---------- Passage for review ----------

"Our results make the surprising prediction that slow-wave sleep may be essential for any spiking neural network, or indeed any organism with a nervous system, to be able to learn from its environment."
Do they dream of electronic sheep, when they sleep ?
Scientists found that although Spiking Neural Networks could learn to identify the data it was trained to look for, when such training went uninterrupted long enough, its neurons began to continuously fire no matter what signals they received.
Watkins recalled that "almost in desperation," they tried having the simulation essentially undergo deep sleep. They exposed it to cycles of oscillating noise, roughly corresponding to the slow brain waves seen in deep sleep, which restored the simulation to stability. The researchers suggest this simulation of slow-wave sleep may help "prevent neurons from hallucinating the features they're looking for in random noise," Watkins said.
SPIKING Neural Network:
In most artificial neural networks, a neuron's output is a number that alters continuously as the input it is fed changes. This is roughly analogous to the number of signals a biological neuron might fire over a span of time.

---------- Excerpted data ----------

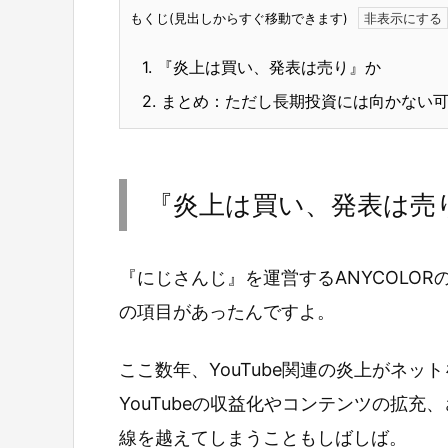
もくじ(見出しからすぐ移動できます)
1.
『炎上は買い、発表は売り』か
2.
まとめ：ただし長期投資には向かない
『炎上は買い、発表は売
『にじさんじ』を運営するANYCOLO
の項目があったんですよ。
ここ数年、YouTube関連の炎上がネ
YouTubeの収益化やコンテンツの拡
線を越えてしまうこともしばしば。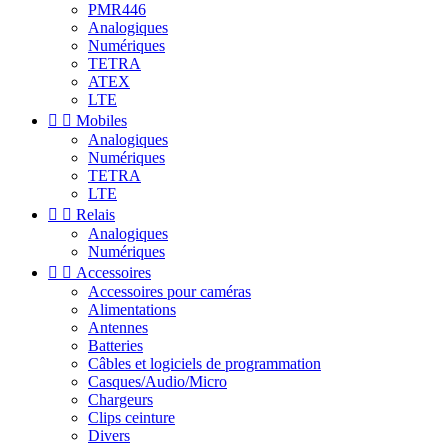
PMR446
Analogiques
Numériques
TETRA
ATEX
LTE


Mobiles
Analogiques
Numériques
TETRA
LTE


Relais
Analogiques
Numériques


Accessoires
Accessoires pour caméras
Alimentations
Antennes
Batteries
Câbles et logiciels de programmation
Casques/Audio/Micro
Chargeurs
Clips ceinture
Divers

----------

> _Questions to answer_
1. In the text on spiking neural networks and sleep, what did the researchers expose the simulation to in order to restore it to stability?
2. Repeat word for word the portion of the text on spiking neural networks and sleep that starts at "Watkins recalled that" and ends at "span of time.".

> _Answers_
1. Cycles of oscillating noise, roughly corresponding to the slow brain waves seen in deep sleep.

2.
Watkins recalled that "almost in desperation," they tried having the simulation essentially undergo deep sleep. They exposed it to cycles of oscillating noise, roughly corresponding to the slow brain waves seen in deep sleep, which restored the simulation to stability. The researchers suggest this simulation of slow-wave sleep may help "prevent neurons from hallucinating the features they're looking for in random noise," Watkins said.
SPIKING Neural Network:
In most artificial neural networks, a neuron's output is a number that alters continuously as the input it is fed changes. This is roughly analogous to the number of signals a biological neuron might fire over a span of time.